Stronger-than-expected growth last quarter plus low unemployment numbers are good signs, but tectonic geopolitical shifts are in the forecast.
“The US economy’s growth was stronger than expected in the third quarter,” reported CNN triumphantly on November 30, 2022.
Before the ink was even dry on last quarter’s report, the happy news was spreading through the press like wildfire.
“Payrolls and wages blow past expectations, flying in the face of Fed rate hikes,” added CNBC on Friday, December 2.
Does this mean our wild economic ride of the past three years is over?
Perhaps not.
The past years have exposed a few weaknesses in our foundational economic strengths. The U.S., and its economy, face new threats and long-simmering ones in a world altered by COVID-19.

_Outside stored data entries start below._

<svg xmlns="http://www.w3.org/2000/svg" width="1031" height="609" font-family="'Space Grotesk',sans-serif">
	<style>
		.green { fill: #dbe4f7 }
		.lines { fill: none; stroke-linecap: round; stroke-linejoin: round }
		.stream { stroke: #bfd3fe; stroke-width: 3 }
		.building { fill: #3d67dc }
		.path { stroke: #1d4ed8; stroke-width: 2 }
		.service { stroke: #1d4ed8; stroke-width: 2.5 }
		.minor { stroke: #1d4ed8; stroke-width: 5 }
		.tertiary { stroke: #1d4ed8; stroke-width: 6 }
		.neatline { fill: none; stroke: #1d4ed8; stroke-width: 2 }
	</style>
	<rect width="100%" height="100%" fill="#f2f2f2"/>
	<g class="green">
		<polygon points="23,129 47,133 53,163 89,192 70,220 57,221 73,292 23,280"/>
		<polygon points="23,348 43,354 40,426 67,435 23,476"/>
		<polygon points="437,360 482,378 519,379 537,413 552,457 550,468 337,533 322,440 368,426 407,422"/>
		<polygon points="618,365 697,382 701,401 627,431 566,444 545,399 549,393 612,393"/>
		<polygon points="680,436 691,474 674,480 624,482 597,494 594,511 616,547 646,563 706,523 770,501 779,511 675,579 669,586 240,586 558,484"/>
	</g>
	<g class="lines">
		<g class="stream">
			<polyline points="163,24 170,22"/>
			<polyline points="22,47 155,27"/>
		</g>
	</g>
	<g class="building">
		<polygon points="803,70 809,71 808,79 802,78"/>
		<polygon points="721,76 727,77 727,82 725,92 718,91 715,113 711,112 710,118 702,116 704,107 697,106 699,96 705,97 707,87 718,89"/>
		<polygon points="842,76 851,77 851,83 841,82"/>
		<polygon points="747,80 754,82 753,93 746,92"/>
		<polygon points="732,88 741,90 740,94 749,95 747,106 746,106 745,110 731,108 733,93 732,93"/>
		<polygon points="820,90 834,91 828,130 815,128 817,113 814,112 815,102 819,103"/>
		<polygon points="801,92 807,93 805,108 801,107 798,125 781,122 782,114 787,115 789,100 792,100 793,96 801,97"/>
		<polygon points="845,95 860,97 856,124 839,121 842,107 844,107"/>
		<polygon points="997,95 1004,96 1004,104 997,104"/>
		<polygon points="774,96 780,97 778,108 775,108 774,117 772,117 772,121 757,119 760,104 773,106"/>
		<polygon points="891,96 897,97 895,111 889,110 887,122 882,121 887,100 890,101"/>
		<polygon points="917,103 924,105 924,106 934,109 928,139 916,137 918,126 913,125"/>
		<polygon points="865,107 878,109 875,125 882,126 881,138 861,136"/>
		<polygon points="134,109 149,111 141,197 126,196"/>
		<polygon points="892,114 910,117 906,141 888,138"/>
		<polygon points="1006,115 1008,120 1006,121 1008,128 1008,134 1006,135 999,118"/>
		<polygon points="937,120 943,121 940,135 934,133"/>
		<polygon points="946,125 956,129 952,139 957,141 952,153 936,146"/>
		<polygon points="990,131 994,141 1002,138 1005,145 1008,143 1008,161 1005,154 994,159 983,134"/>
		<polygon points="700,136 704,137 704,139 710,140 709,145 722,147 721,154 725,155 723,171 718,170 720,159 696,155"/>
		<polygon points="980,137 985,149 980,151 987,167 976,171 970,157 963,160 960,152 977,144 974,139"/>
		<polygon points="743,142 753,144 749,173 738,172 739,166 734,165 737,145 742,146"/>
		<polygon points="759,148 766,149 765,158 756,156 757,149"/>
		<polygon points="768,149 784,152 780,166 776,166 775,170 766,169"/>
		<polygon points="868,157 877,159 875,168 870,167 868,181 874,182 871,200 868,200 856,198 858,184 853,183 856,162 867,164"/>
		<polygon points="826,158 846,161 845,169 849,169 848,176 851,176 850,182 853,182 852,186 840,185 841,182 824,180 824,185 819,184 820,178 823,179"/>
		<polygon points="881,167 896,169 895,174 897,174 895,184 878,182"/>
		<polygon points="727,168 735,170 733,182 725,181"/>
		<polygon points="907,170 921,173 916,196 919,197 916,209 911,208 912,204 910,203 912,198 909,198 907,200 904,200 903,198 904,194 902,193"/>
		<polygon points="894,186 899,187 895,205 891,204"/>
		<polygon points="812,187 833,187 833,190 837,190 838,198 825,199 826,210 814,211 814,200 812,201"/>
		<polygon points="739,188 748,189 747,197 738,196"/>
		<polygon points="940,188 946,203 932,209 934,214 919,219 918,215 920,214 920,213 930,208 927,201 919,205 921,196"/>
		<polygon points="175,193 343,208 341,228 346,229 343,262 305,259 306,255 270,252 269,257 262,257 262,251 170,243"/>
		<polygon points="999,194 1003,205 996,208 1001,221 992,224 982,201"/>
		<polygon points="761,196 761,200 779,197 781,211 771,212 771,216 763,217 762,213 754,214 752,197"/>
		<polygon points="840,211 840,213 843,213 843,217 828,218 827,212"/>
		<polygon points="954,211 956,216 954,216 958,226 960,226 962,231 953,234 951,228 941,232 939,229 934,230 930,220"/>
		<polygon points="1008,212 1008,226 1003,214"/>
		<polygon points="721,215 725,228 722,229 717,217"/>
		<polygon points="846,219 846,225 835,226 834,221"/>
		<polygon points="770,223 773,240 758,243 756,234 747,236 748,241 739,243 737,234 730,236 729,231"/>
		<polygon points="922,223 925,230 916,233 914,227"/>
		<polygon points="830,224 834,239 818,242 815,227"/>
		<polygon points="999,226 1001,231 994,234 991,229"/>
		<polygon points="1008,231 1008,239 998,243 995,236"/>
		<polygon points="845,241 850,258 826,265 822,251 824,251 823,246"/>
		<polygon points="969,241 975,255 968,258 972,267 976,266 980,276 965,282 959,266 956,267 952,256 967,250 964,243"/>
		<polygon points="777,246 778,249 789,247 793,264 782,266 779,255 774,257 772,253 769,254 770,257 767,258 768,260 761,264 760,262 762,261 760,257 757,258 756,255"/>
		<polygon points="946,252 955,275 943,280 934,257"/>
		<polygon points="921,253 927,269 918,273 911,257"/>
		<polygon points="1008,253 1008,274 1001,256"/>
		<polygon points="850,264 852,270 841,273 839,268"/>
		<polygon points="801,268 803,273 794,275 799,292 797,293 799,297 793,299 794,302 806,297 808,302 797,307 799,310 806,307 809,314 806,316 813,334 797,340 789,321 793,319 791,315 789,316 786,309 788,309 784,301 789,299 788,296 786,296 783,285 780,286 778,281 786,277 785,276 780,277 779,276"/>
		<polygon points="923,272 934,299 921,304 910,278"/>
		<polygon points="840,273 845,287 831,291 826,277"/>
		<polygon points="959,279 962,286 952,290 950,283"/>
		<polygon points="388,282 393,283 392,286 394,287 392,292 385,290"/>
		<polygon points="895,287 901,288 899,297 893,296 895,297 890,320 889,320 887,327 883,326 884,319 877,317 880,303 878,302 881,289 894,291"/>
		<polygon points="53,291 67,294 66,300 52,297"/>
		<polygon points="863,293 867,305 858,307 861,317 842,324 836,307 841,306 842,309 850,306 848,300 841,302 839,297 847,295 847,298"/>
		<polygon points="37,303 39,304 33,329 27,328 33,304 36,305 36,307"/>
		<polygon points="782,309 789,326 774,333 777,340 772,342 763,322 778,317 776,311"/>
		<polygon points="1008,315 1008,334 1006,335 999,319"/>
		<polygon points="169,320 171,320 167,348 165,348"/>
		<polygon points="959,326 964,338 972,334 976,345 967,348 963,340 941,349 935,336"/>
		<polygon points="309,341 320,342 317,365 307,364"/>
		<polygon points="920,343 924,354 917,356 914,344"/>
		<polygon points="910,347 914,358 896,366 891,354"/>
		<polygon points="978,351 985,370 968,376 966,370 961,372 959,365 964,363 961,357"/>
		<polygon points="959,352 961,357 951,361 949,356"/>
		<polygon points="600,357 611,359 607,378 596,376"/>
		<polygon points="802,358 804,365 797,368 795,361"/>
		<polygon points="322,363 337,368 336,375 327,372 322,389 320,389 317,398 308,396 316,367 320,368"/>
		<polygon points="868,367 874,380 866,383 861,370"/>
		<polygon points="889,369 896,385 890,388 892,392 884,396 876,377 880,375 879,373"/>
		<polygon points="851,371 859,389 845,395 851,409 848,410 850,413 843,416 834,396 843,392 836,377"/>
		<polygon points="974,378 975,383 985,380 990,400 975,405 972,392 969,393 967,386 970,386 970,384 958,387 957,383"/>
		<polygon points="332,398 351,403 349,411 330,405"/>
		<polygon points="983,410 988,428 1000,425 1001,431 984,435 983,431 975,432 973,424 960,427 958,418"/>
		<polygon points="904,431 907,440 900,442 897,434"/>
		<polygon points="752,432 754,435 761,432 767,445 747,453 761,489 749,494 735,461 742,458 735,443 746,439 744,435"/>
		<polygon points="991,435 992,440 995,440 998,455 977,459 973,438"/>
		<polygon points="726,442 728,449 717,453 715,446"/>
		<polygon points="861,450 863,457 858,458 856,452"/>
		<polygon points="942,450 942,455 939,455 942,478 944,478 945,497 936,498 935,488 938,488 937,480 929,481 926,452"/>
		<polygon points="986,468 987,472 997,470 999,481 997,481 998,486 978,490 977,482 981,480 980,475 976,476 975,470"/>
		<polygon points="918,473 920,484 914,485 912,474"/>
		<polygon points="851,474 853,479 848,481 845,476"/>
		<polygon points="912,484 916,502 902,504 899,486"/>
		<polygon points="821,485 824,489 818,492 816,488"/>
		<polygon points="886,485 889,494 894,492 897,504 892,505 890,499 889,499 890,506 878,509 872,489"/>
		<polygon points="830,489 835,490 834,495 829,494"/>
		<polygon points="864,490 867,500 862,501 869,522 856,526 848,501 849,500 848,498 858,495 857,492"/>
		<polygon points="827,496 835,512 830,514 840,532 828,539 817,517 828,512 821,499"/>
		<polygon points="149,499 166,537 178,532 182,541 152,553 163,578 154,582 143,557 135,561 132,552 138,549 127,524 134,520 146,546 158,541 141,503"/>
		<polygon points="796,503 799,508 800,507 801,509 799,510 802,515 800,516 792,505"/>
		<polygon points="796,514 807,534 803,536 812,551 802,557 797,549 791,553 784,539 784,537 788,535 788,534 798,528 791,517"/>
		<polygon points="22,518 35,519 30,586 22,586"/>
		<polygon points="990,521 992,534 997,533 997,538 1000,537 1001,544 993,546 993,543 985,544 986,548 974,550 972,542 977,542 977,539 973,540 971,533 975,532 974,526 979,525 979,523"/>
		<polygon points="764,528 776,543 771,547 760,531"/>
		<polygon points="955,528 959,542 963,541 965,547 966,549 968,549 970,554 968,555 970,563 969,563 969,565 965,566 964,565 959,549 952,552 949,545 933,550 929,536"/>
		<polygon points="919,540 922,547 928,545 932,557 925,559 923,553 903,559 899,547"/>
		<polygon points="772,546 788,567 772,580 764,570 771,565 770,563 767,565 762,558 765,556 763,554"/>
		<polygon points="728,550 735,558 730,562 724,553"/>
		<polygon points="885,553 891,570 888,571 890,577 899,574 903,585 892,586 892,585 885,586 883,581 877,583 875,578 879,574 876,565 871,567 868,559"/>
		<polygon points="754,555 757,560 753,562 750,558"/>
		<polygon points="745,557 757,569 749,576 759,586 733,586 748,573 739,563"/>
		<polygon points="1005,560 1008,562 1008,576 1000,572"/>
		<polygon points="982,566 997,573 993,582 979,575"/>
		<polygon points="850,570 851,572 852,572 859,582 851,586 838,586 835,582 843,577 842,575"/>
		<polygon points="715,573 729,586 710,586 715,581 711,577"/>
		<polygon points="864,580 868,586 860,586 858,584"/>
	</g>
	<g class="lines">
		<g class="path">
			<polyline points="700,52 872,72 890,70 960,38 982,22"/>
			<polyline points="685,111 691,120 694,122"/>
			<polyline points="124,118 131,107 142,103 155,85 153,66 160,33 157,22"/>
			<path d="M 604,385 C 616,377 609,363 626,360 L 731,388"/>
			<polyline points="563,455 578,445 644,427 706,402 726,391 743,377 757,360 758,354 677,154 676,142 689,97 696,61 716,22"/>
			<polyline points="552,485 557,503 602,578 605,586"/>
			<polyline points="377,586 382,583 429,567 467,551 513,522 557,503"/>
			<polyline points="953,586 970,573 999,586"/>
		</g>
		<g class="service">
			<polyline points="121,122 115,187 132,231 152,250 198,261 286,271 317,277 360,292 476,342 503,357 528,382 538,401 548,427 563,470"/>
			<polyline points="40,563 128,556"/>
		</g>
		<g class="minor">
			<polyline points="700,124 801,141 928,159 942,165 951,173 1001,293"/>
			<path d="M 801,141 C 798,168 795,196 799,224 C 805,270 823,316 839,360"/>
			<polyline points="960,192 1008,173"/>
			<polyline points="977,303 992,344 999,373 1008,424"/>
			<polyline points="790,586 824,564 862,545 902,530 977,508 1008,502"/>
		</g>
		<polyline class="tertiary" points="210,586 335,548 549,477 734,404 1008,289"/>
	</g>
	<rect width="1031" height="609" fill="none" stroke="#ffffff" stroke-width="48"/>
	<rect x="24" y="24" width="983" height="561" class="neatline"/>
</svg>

One of those imminent threats is over-globalization.
Globalization, like so many other complex and interdependent systems, is hard to reduce to an over-simplification like, “globalization was good,” or, “globalization was bad,” for the United States and the world.
Like most things, globalization has had advantages and disadvantages. In balance, was globalization worth it?
It may be many decades yet until we know for certain — if we ever do. What we do know, right now, is that America no longer has the domestic manufacturing or energy production capacity to provide for itself, should a pandemic occur or a war break out anywhere.
Has globalization brought the world closer together or pulled it further apart?
Until Vladimir Putin invaded Ukraine in February, we might have said the former. Now, the war over Ukraine has exposed vulnerabilities world powers — like Germany — didn’t even know they had.
Whatever the ultimate answers, thus far, globalization has failed to live up to its promise. This didn’t happen because of a design flaw; the failures of globalization have been launch problems.
The intention of globalization was undoubtedly fine: Create a shining One World on the Hill and unite all the citizens of that utopia using trade and technology. It didn’t work because purveyors of the plan failed to account for the cupidity of human nature and the law of unintended consequences.
Wealthy corporations took ruthless advantage of loopholes in globalization. Instead of growing the Middle Class worldwide — as much as it should have — globalization helped wealthy conglomerates exploit low-wage workers and lax environmental standards in emerging nations.
Even Silicon Valley has a good deal to answer for on the subject of globalization gone wild, and that’s before the mass layoffs currently being undertaken by some of the wealthiest tech companies in the world.
Selling the Chinese Communist Party enough tech to turn mainland China into one vast AI-powered surveillance state so powerful as to be able to find anyone, anywhere in China in under three minutes was morally dubious, at best.
The CCP calls the system, un-ironically, “SkyNet.”
Thanks to SkyNet, the Great Chinese Firewall — which prevents the Chinese people from accessing the same internet as the rest of the free world — and, increasingly, bio-tracking technology — which allows the CCP to lock-down entire provinces, instantly and at will, to isolate any protests and unrest — the current demonstrations in China had three strikes against them from the outset.
And the world’s largest tech dump isn’t in the United States. It’s in Ghana: Agbogbloshie.
Trash is another strike against globalization.
America is running out of places to put its trash: It is getting harder and harder to pawn it off on other nations. China stopped taking American plastic several years ago once it started clogging Chinese waterways.
Inside Chinese recycling centers, those ubiquitous single-use gossamer plastic grocery bags would inevitably — and constantly — become wet, gum up the machinery so as to require stoppage and maintenance.
China’s environmental laws being what they are, the beleaguered recyclers, under pressure from CCP officials under yet more pressure from above, were resorting to tossing all those plastic “recyclables” into the nearest river out of sheer desperation.
Once China passed on American trash, the U.S. started sending its mountains of single-use plastics to countries like Malaysia. Inevitably, Malaysia stopped taking our plastics, too.
Where are U.S. plastic recyclables being recycled today? Nowhere. After all the work environmentalists did to convince everyone to recycle, it’s better just to toss that plastic bottle in the nearest garbage can.
Any garbage can will do.
From turning small-town America into flyover country to making the industrialized world dependent on a 20,000 supply chain powered by petroleum and forced labor, to our environmental excesses catching up with us, the bill for globalization is about to come due.
When it does, it may prove very expensive indeed.